Okuma Metni —
--

KERAMET VE MARİFET

KERAMET VE MARİFET

KERAMET VE MARİFET

Evliyanın büyüklerinden Cüneydi Bağdadi Hazretlerine “Bir keramet göster!” diye sorulmuş. Cüneydi Bağdadi, “Peki” demiş, kalkıp yürümüş…
Tabii ki doğrusunu yapmış. “Keramet” diye evliyaların bazı olağanüstü hallerine denilmiştir. Ermişçesine yapılmış hareket veya söylenmiş fikir sahipleri içinde “keramet ehli” deyimi kullanılmıştır. “Mucize” ise Peygamberlerin gösterdiği olağanüstü hallerdir. Allah’a iman etmek için illa ki mucize veya keramet görmek gerekmez. Düşünen insanlar için şu yeryüzündeki ve gökyüzündeki her şey zaten olağanüstüdür. Evrenin ve maddenin sırları akıl ve bilimle bir bir keşfedildikçe, canlı-cansız herşeyde bir mucize ve keramet olduğu anlaşılmaktadır.

--

Veri Kümesi —
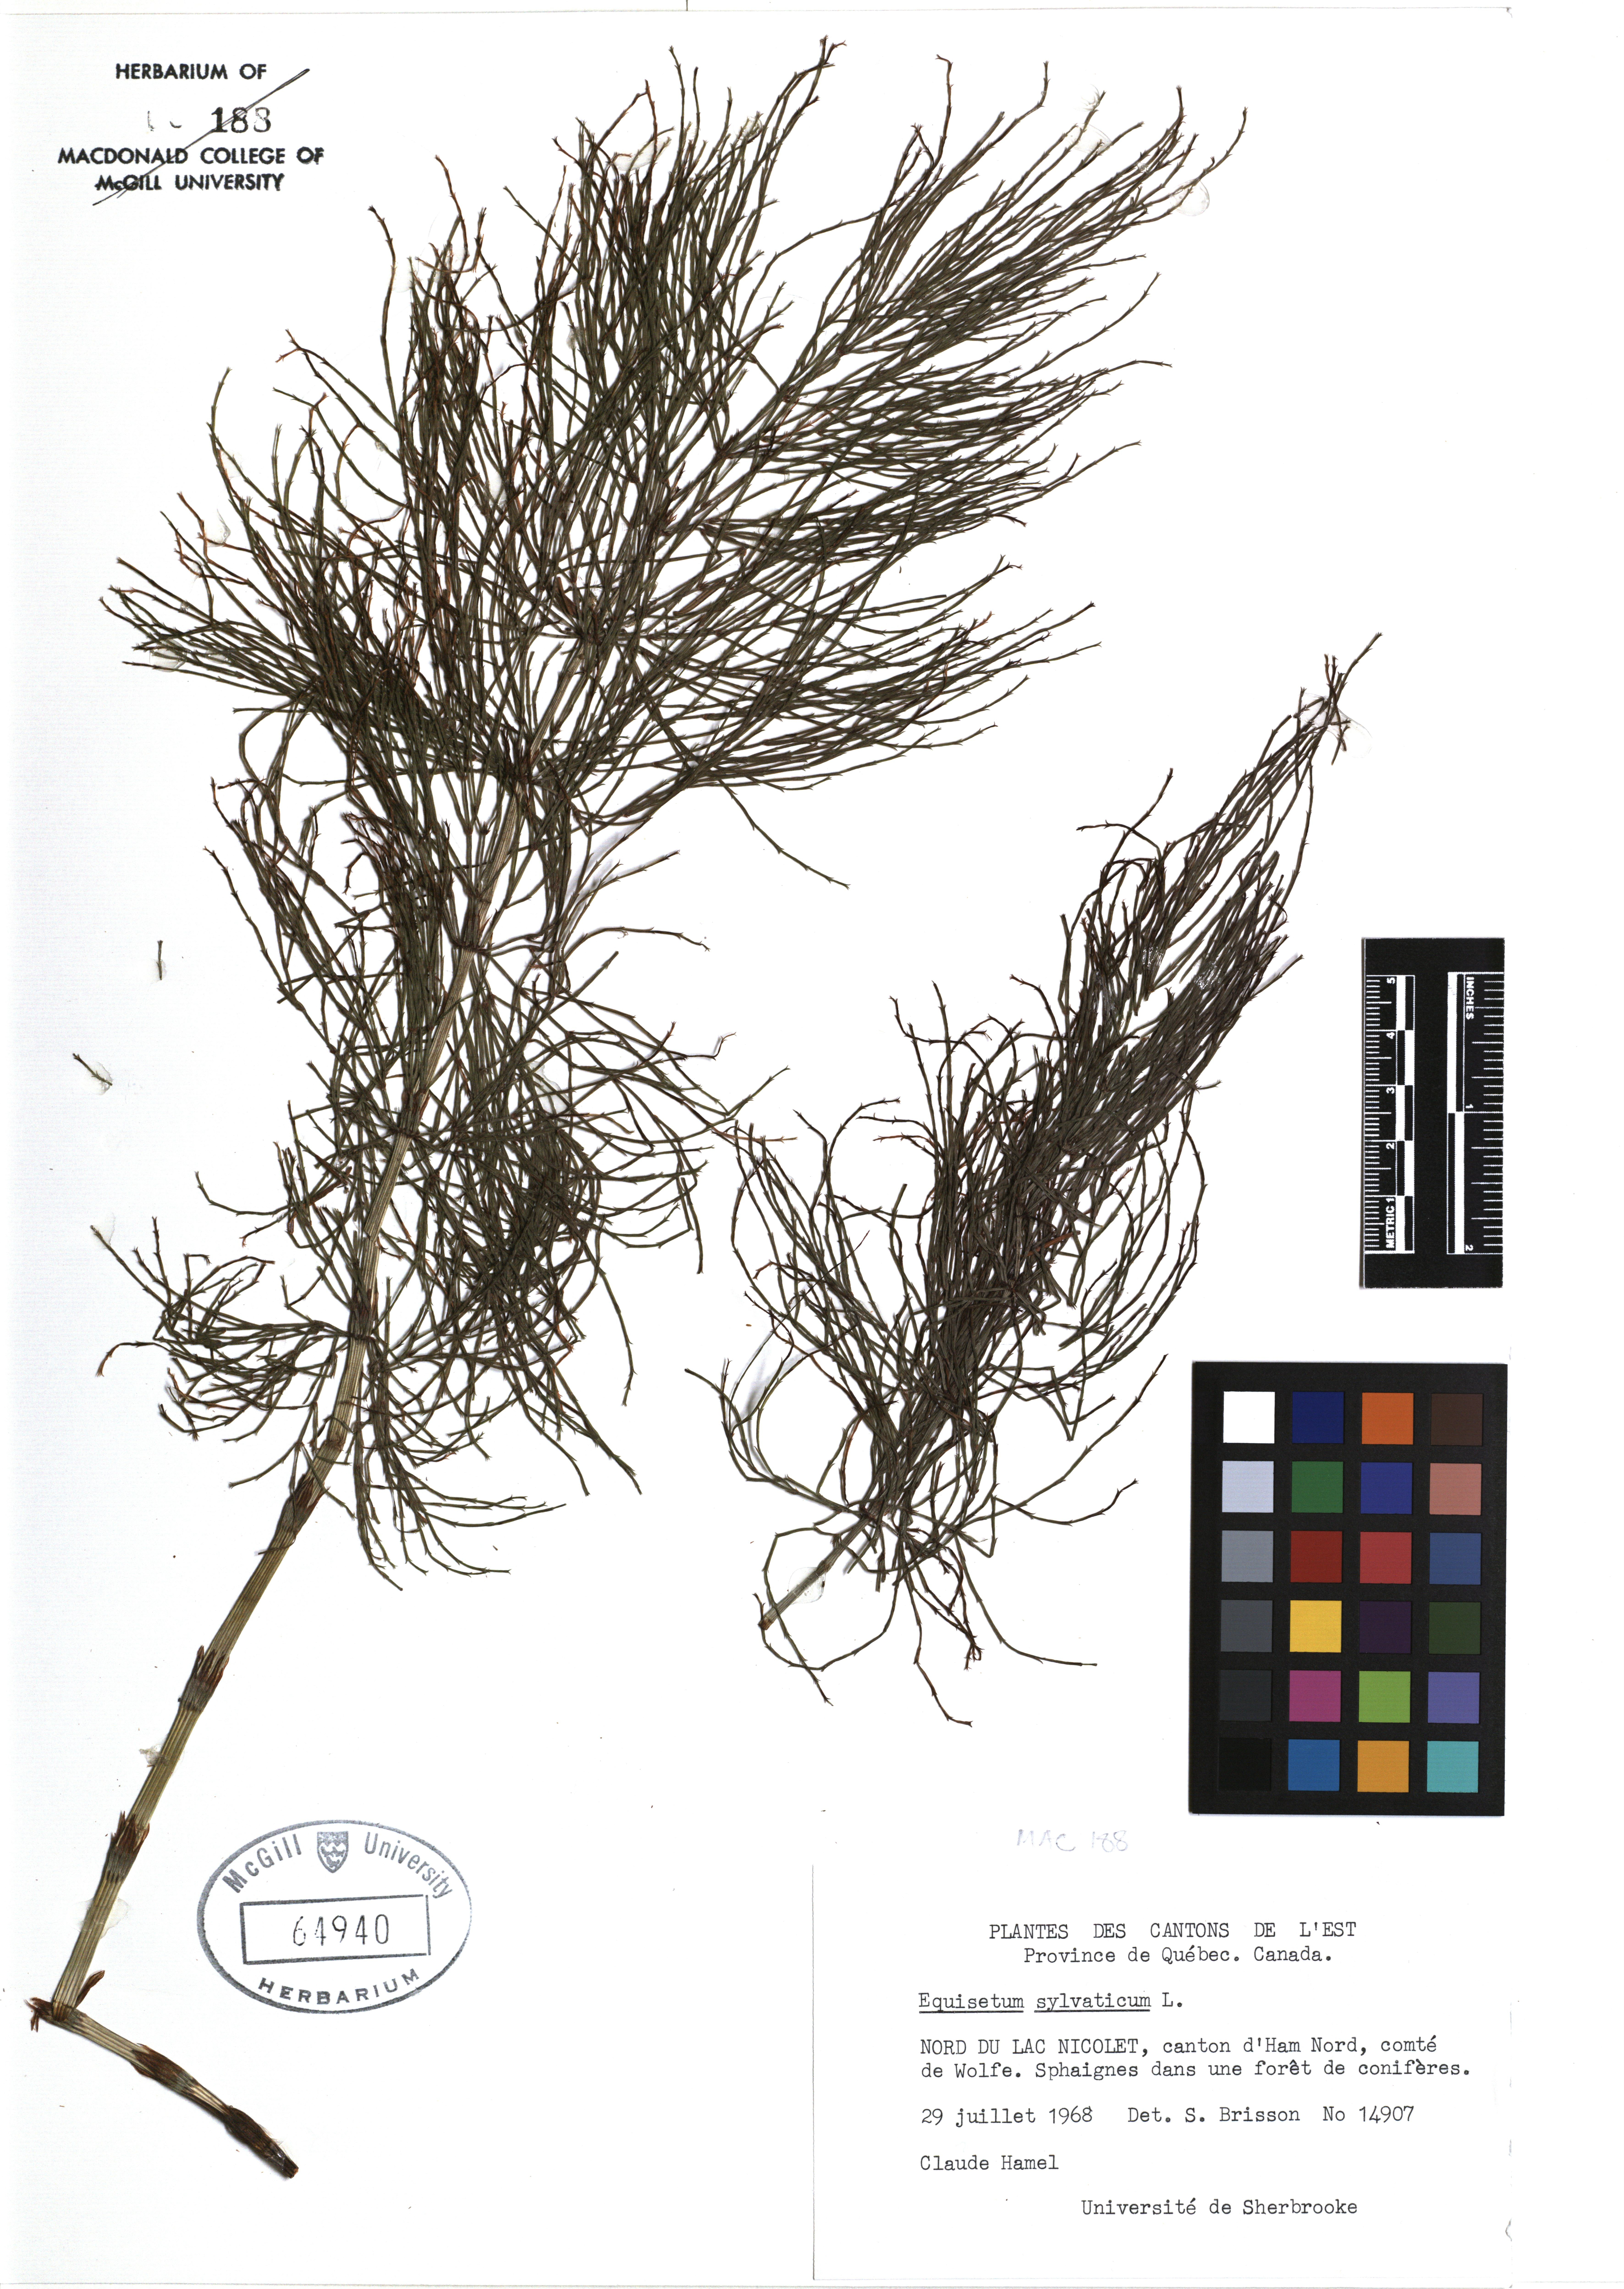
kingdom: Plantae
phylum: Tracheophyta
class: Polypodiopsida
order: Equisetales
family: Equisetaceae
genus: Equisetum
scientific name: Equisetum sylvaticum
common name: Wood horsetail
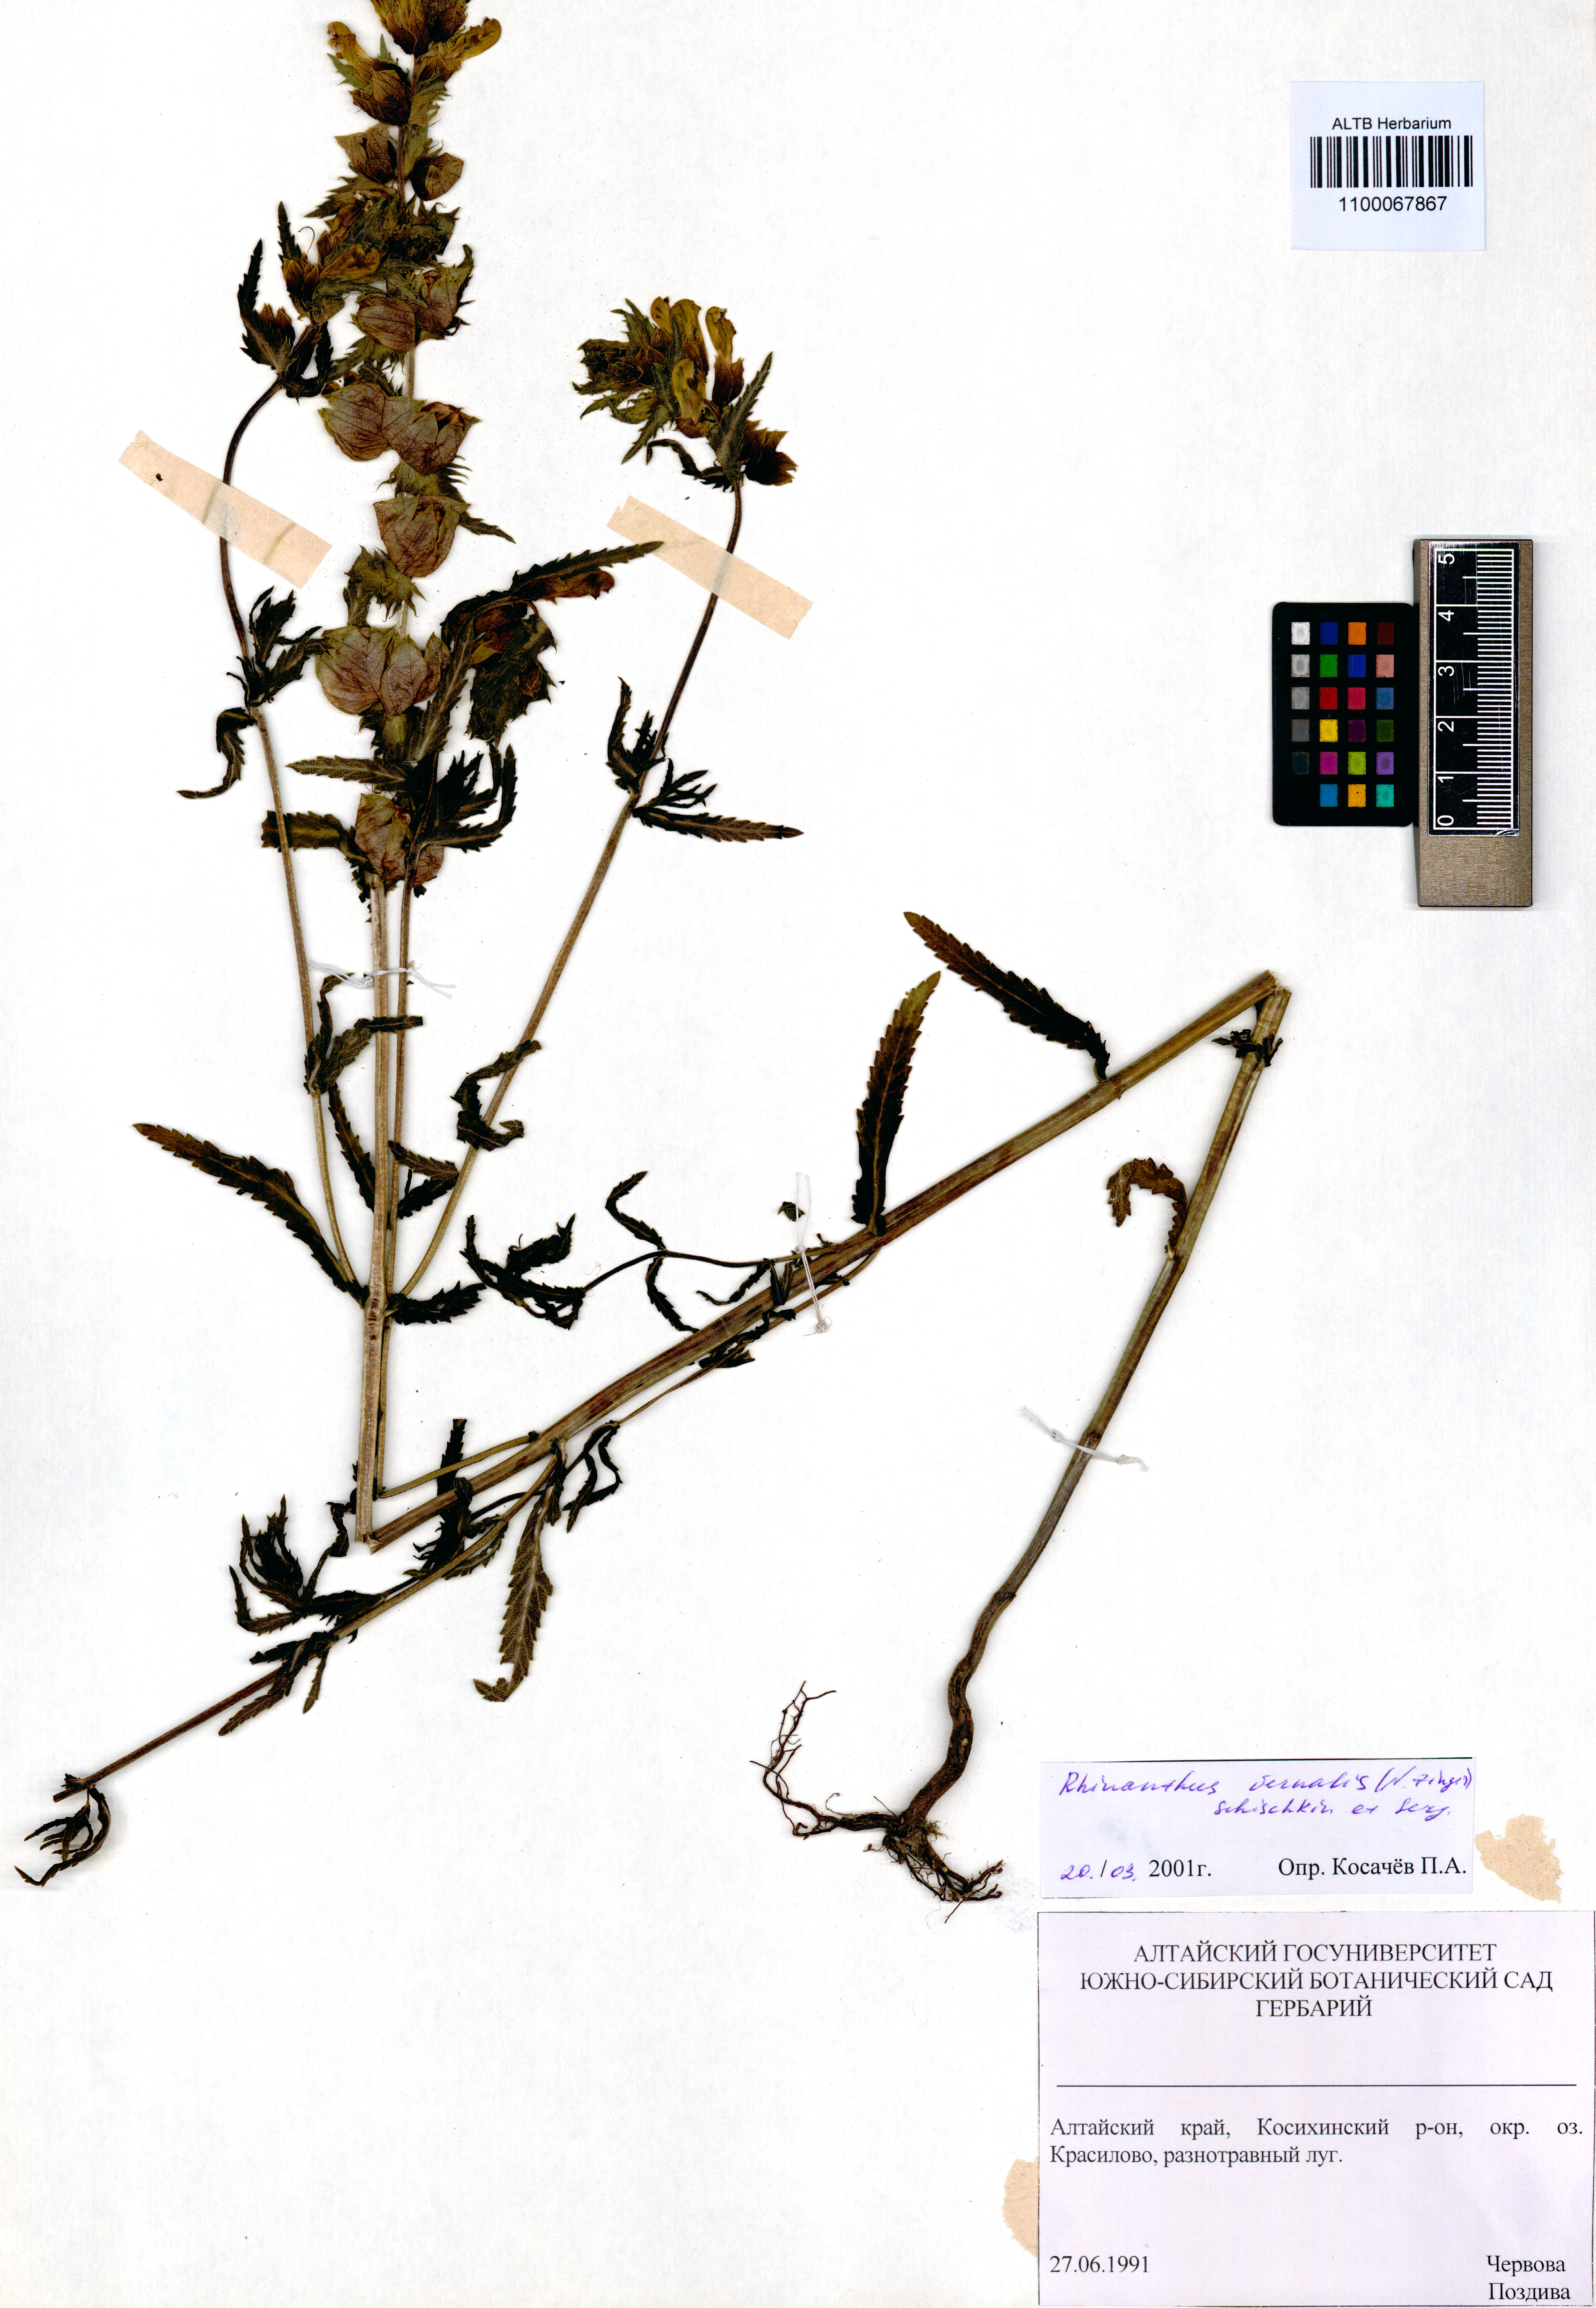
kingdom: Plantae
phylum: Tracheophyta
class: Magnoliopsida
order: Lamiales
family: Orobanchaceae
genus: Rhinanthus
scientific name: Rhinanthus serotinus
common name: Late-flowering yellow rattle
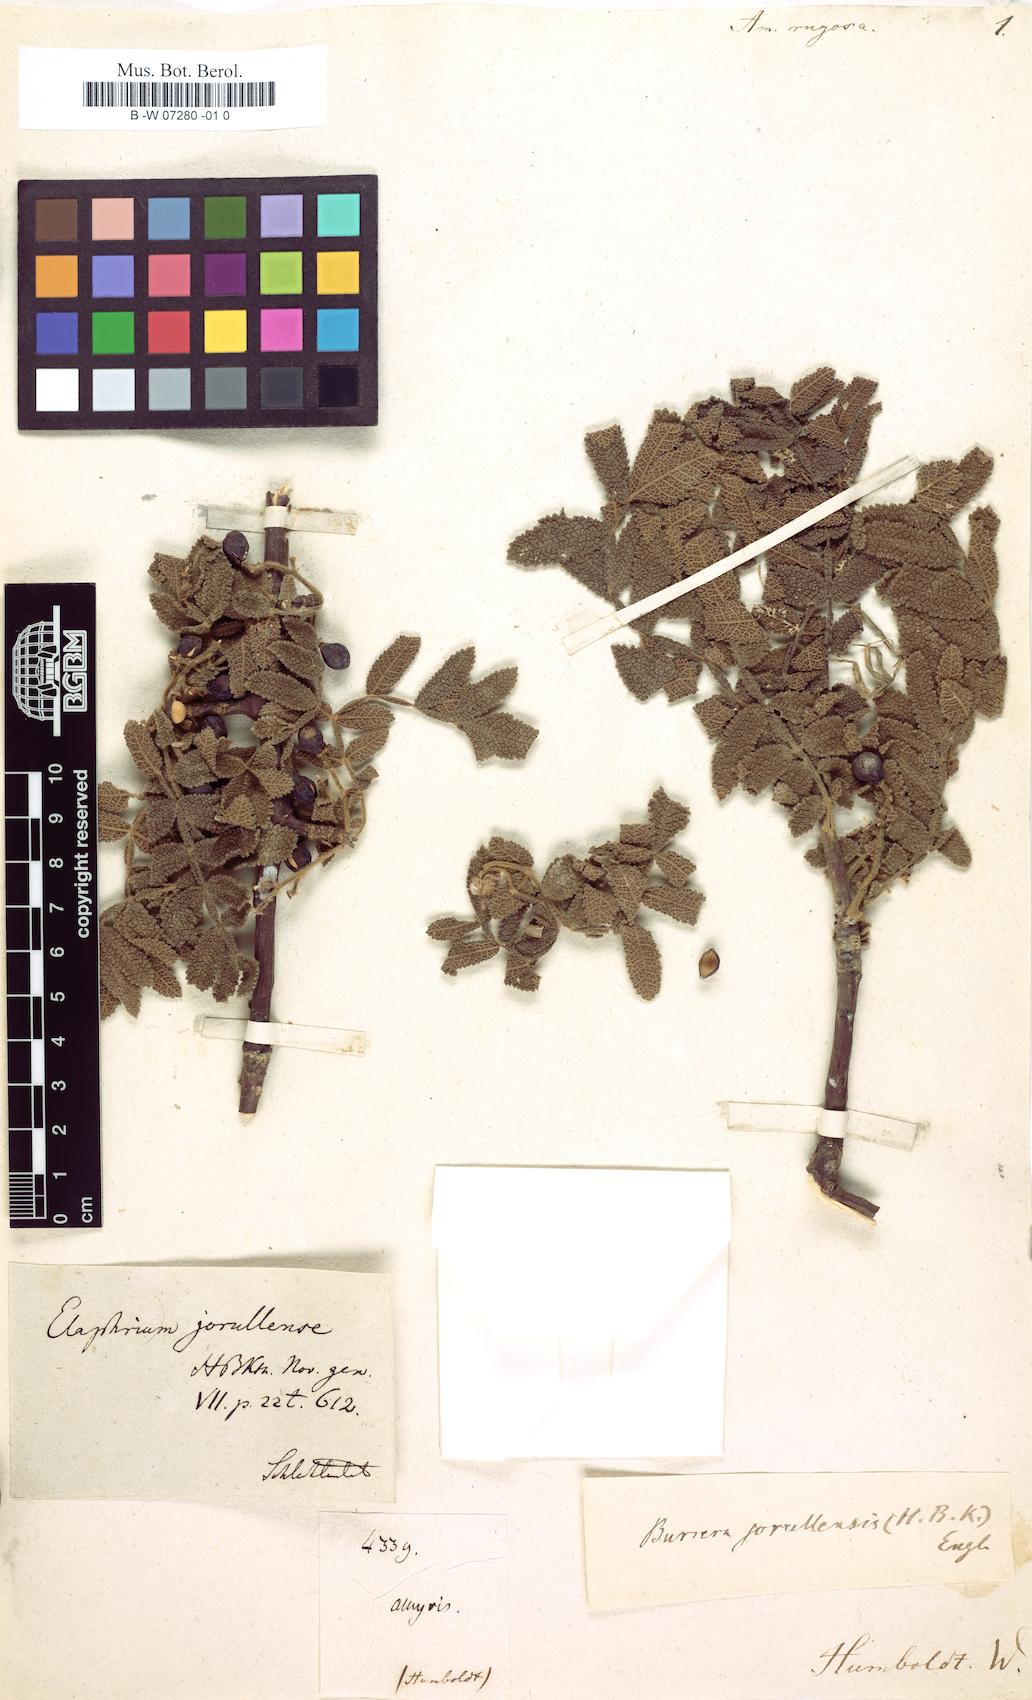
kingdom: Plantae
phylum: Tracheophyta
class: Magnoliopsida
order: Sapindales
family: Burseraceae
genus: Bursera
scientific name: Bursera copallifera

--

Görev Listesi —
1. Keramet üzerine olan yazıdan "Evliyanın büyüklerinden Cüneydi" sözlerinden başlayıp "keramet olduğu anlaşılmaktadır." sözlerine kadar, bu sözler de dahil olmak üzere, bölümü olduğu gibi kopyala.
2. Keramet ve mucize üzerine olan yazıyı bittiği yerden devam ettir.

Alıştırma Sonuçları —
1.
Evliyanın büyüklerinden Cüneydi Bağdadi Hazretlerine “Bir keramet göster!” diye sorulmuş. Cüneydi Bağdadi, “Peki” demiş, kalkıp yürümüş…
Tabii ki doğrusunu yapmış. “Keramet” diye evliyaların bazı olağanüstü hallerine denilmiştir. Ermişçesine yapılmış hareket veya söylenmiş fikir sahipleri içinde “keramet ehli” deyimi kullanılmıştır. “Mucize” ise Peygamberlerin gösterdiği olağanüstü hallerdir. Allah’a iman etmek için illa ki mucize veya keramet görmek gerekmez. Düşünen insanlar için şu yeryüzündeki ve gökyüzündeki her şey zaten olağanüstüdür. Evrenin ve maddenin sırları akıl ve bilimle bir bir keşfedildikçe, canlı-cansız herşeyde bir mucize ve keramet olduğu anlaşılmaktadır.

2.
Uzağa gitme, kendine bak, mucizeyi gör. İnsanın her organı, duymamız, görmemiz, düşünmemiz, konuşmamız… Vel’hasıl herşeyimizde bir mucize yok mudur? İnsan beyni nedir? Aynı anda yüzlerce kanaldan gelen bilgileri algılayan, depolayan, değerlendiren bir yapıya sahiptir. Teknoloji harikası bilgisayarlar da insan beynini takliden yapılmış elektronik beyindir ki, bunların bugün en gelişmiş olanları aynı anda ancak 3-4 kanaldan gelen bilgiyi algılayabilmektedir. Eğer karaciğerimizin yaptığı işlevleri bir fabrikaya yaptırmaya kalkışsaydık, bu bir fabrikalar kompleksi olacak ve bir şehir kadar alan kaplayacaktı! Daha ne mucizesi, hangi kerameti soruyorsun?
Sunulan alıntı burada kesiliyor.